*** INFORMATION SUPPLIED Section Begins ***
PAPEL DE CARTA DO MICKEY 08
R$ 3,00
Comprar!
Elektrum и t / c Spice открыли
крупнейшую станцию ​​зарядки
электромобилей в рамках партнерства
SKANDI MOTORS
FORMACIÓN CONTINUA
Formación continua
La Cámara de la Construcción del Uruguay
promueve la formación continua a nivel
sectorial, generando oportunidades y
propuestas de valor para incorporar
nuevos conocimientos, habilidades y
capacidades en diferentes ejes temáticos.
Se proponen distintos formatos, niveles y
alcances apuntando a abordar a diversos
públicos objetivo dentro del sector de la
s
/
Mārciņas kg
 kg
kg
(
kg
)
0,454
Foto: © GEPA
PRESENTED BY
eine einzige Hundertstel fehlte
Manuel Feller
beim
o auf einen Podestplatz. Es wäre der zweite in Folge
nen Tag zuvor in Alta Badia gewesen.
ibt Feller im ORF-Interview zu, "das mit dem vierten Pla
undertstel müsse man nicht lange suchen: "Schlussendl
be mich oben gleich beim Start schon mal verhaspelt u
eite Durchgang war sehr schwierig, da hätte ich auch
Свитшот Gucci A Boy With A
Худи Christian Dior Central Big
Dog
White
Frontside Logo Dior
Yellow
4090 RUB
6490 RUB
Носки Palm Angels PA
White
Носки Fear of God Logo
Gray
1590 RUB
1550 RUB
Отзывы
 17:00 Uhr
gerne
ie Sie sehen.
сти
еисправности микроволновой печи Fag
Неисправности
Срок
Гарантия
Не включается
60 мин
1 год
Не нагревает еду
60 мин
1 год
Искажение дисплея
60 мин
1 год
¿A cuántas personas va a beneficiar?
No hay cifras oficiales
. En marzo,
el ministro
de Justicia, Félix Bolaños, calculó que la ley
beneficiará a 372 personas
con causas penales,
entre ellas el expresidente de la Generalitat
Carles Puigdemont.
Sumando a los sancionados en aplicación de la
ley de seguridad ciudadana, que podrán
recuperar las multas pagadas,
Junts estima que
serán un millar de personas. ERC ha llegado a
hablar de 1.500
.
*** INFORMATION SUPPLIED Section Ends ***
PROBLEM TO SOLVE: Exactly how many lines of the listing hold the word "beim"? Give the number with nothing else.

YOUR RESPONSE: 2